La Guinée panse encore ses plaies après le tragique accident sur l’axe Conakry-Tanéné. Treize compatriotes y ont péri dans l’incendie d’un camion-citerne, marquant durablement l’opinion publique nationale.
La série noire se poursuit malheureusement sur les routes nationales malgré ce lourd bilan humain récent. Deux nouveaux sinistres impliquant des camions-citernes viennent d’aggraver le climat d’inquiétude autour de ce secteur sensible du transport.
Une succession alarmante de sinistres
Un premier sinistre similaire s’est produit récemment à Timbo, dans la préfecture de Mamou en Guinée moyenne. Cet incident n’a heureusement pas fait de victimes humaines, contrairement au drame meurtrier de l’axe Conakry-Tanéné.
Un autre camion-citerne a également pris feu ce dimanche 21 juin 2026 sur la route de N’Zérékoré.
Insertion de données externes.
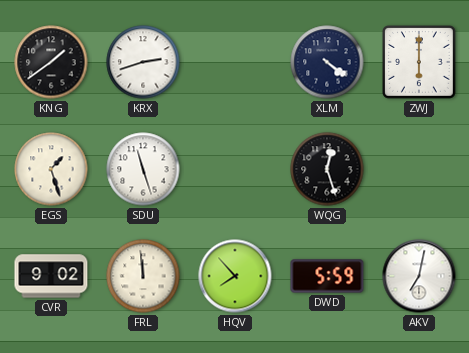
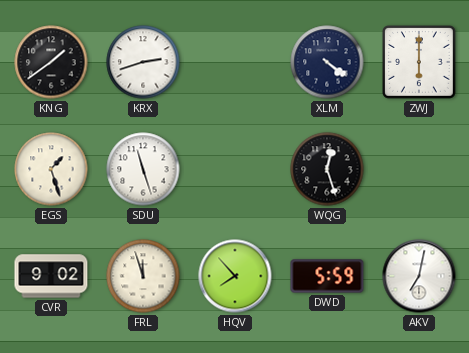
FRL: 11:59 -> 11:57
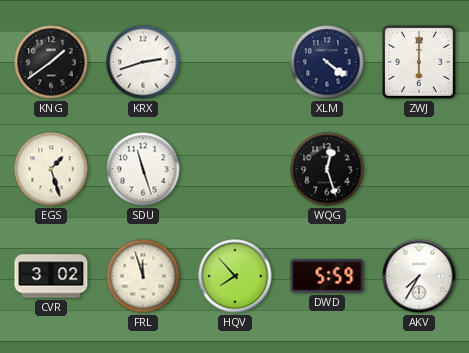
CVR: 9:02 -> 3:02
AKV: 7:02 -> 7:35
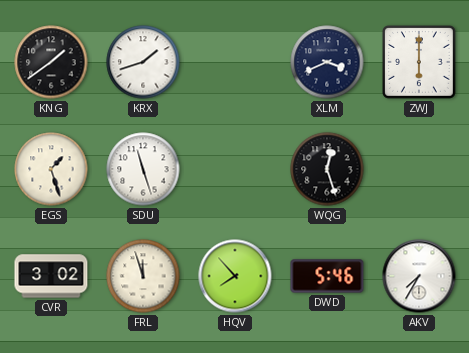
KRX: 2:42 -> 1:42
XLM: 4:21 -> 3:41
DWD: 5:59 -> 5:46
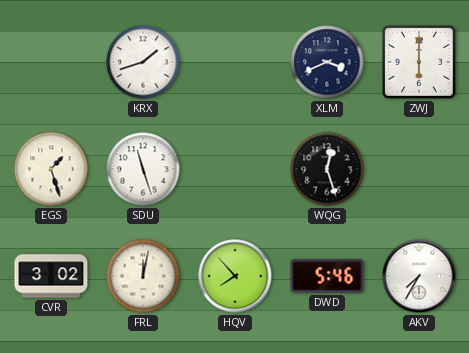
KNG: 1:39 -> none
FRL: 11:57 -> 12:02
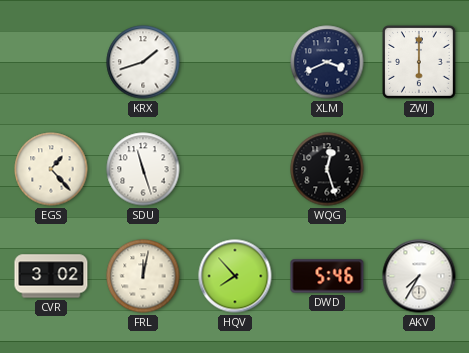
EGS: 1:27 -> 1:23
Si aucun mort n’est à déplorer cette fois encore, la répétition de ces incidents suscite une vive inquiétude chez les citoyens guinéens.
La fréquence inquiétante de ces incendies pose désormais clairement la question de la sécurité du transport de carburant. Les services compétents devront enquêter en profondeur sur les causes de ces défaillances en série constatées récemment.
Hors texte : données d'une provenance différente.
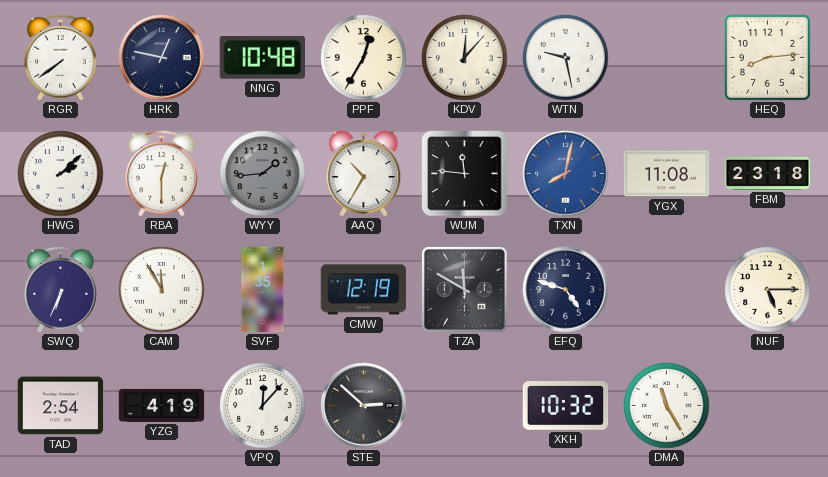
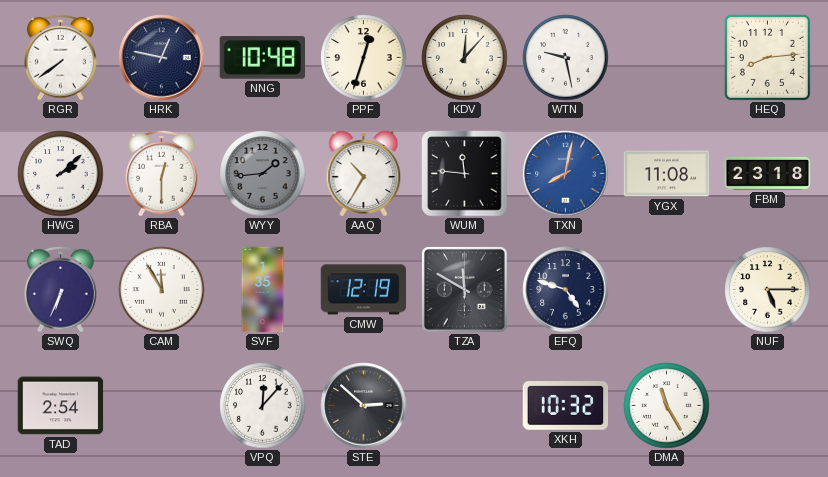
PPF: 12:35 -> 12:33
YZG: 4:19 -> none
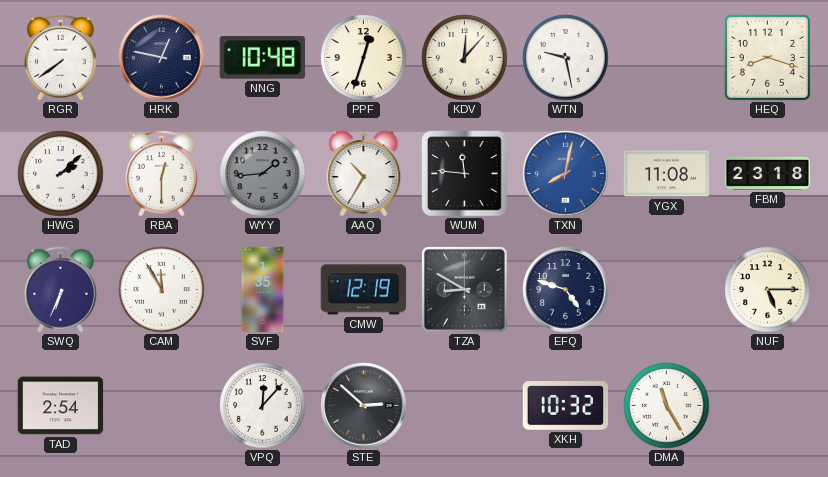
HEQ: 8:14 -> 8:18
TZA: 11:50 -> 8:50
Souleymane Traoré exprime ses inquiétudes
Contacté au téléphone ce lundi 22 juin 2026 par notre rédaction, Souleymane Traoré a exprimé sa profonde préoccupation. Le représentant du syndicat des chauffeurs de camions-citernes a longuement insisté sur les risques courus par les conducteurs.
« C’est vraiment inquiétant pour la vie des chauffeurs. Lorsqu’un camion prend feu, c’est toute une vie qui est en danger », a-t-il déclaré. « On ne sait jamais qui pourra s’en sortir ou pas », a poursuivi le responsable syndical face à cette situation.
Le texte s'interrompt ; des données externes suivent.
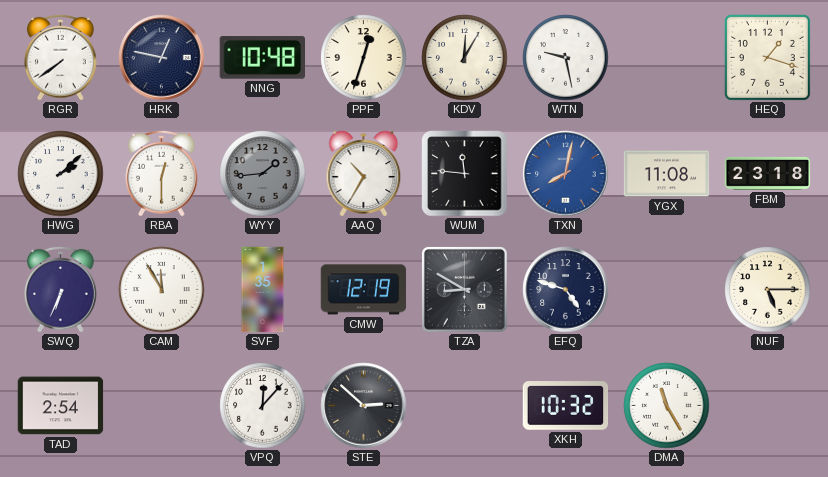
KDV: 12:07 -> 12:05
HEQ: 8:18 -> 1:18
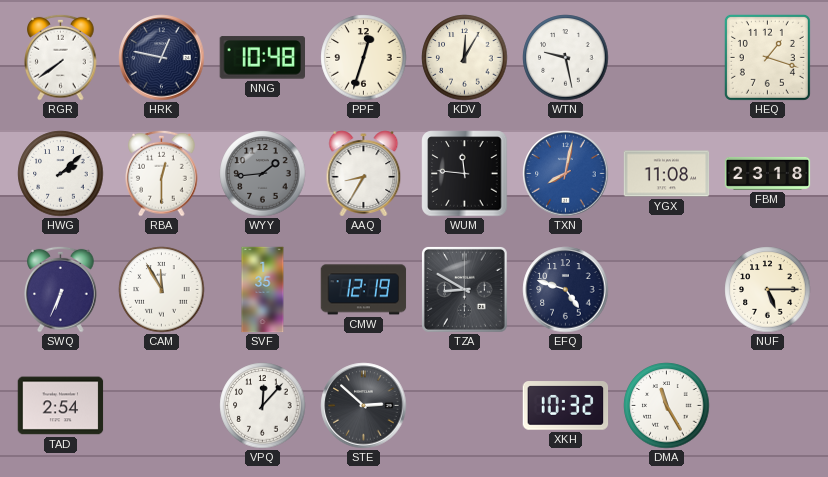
AAQ: 10:35 -> 8:35
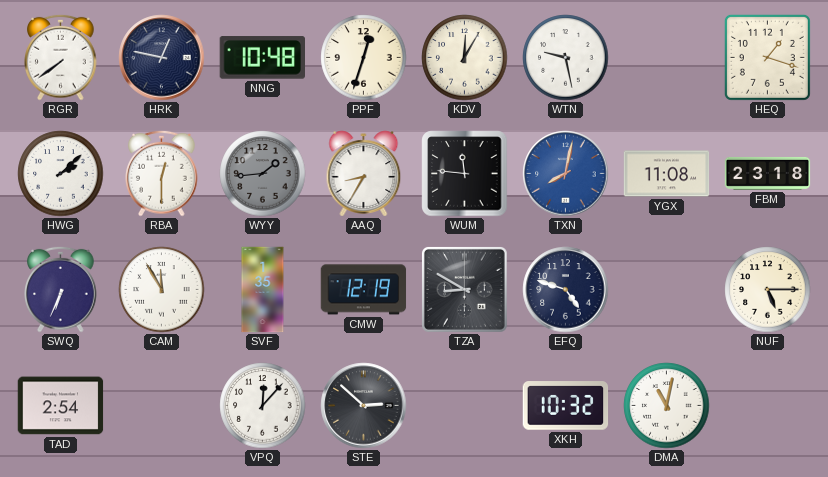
DMA: 11:25 -> 11:02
Le syndicaliste interpelle directement les autorités et les responsables du secteur sur cette problématique récurrente. « Nous demandons à l’État et aux responsables des sociétés de transport de prendre des mesures rigoureuses », a-t-il insisté.
Des problèmes mécaniques pointés du doigt
Le représentant syndical pointe spécifiquement les défaillances mécaniques comme causes principales de ces drames répétés. « C’est réellement alarmant, car de tels accidents font très mal », a-t-il martelé devant notre rédaction.
Les problèmes mécaniques constituent ainsi le cœur des revendications portées par le syndicat des chauffeurs de camions-citernes. La maintenance régulière des véhicules constitue selon Souleymane Traoré une nécessité absolue pour préserver des vies humaines.
Cette préoccupation rejoint les inquiétudes déjà exprimées par plusieurs observateurs après les drames de Dubréka et de Mamou. Le contrôle technique des camions transportant des produits inflammables devient ainsi une urgence pour les autorités compétentes.
Le syndicat se mobilise sur le terrain
Face à la multiplication de ces sinistres, la structure syndicale affirme ne pas rester les bras croisés. Des campagnes d’information sont régulièrement menées sur le terrain pour sensibiliser les chauffeurs aux risques quotidiens.
« Nous avons déjà pris des dispositions pour prévenir d’autres cas à l’avenir, notamment à travers la sensibilisation continue des chauffeurs », a fait savoir Souleymane Traoré. Cette action préventive complète les revendications adressées aux pouvoirs publics.
À ce jour, les circonstances exactes du dernier incendie sur la route de N’Zérékoré restent encore à déterminer. Aucun bilan officiel concernant les dégâts matériels n’a non plus été communiqué par les autorités compétentes.